## 作業指示
以下の資料のうち、文字列「series」を含む行はどれですか。大文字と小文字を区別して該当する行をすべて特定し、それぞれ書き写してください。

## 提供データ
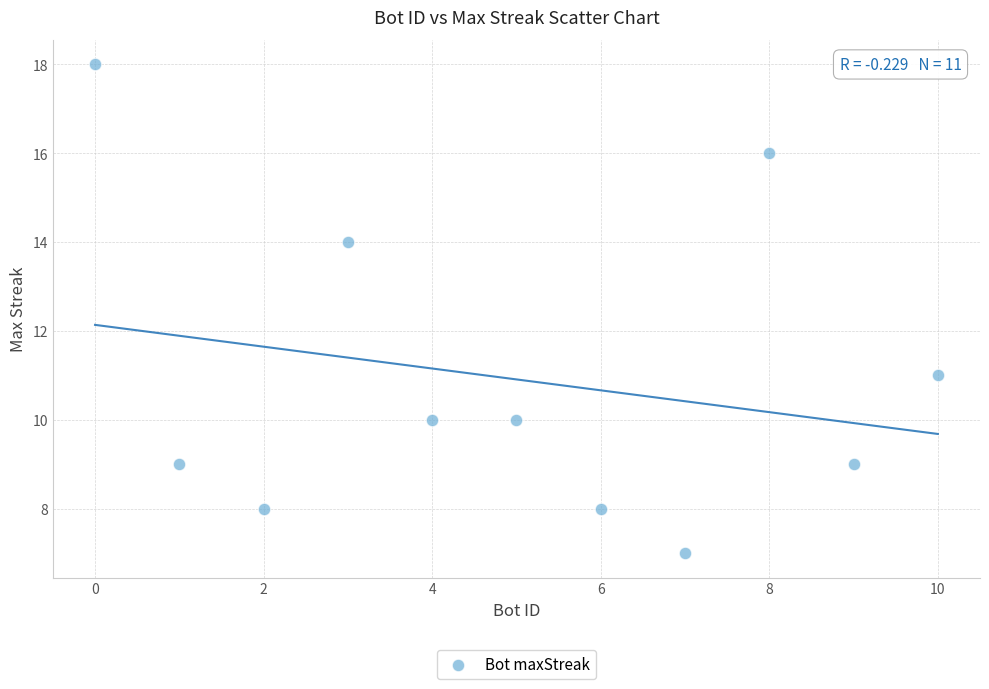

What Y value in the scatter plot is closest to 12?

11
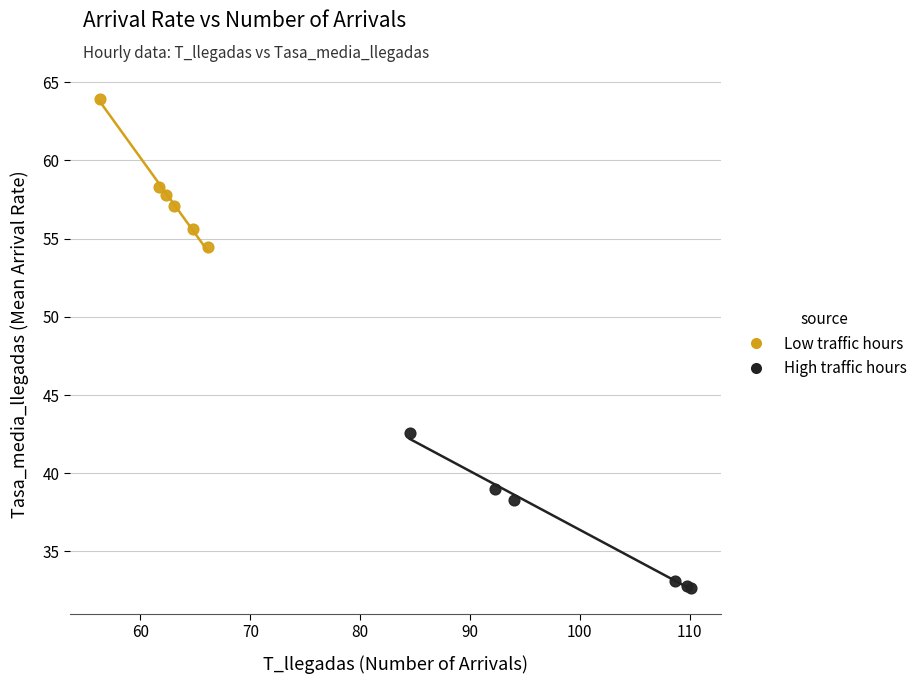

Which series reaches the maximum Y coordinate?

Low traffic hours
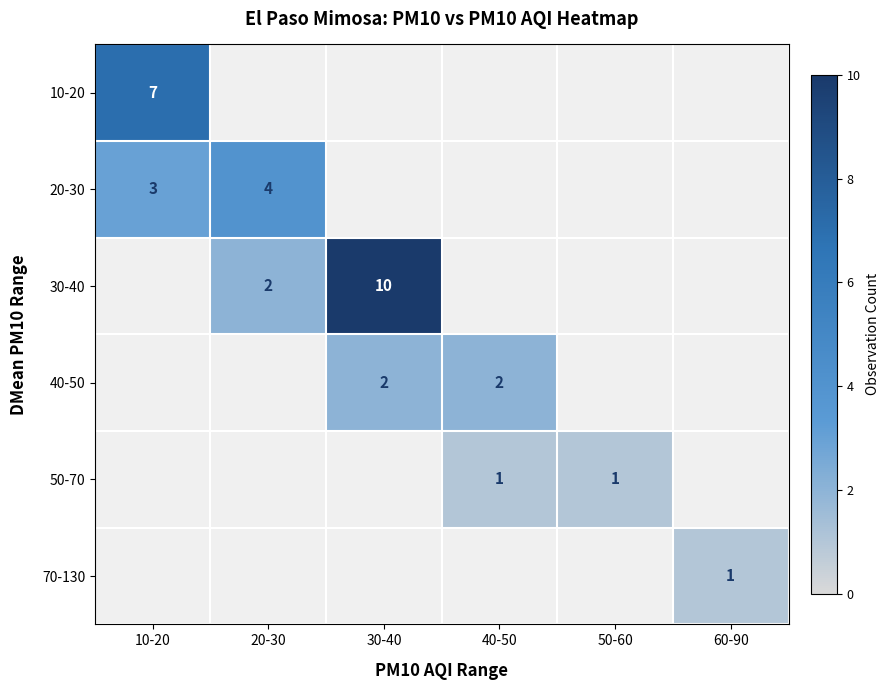

Count the number of data series in this chart.

6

## 解答例
Which series reaches the maximum Y coordinate?
Count the number of data series in this chart.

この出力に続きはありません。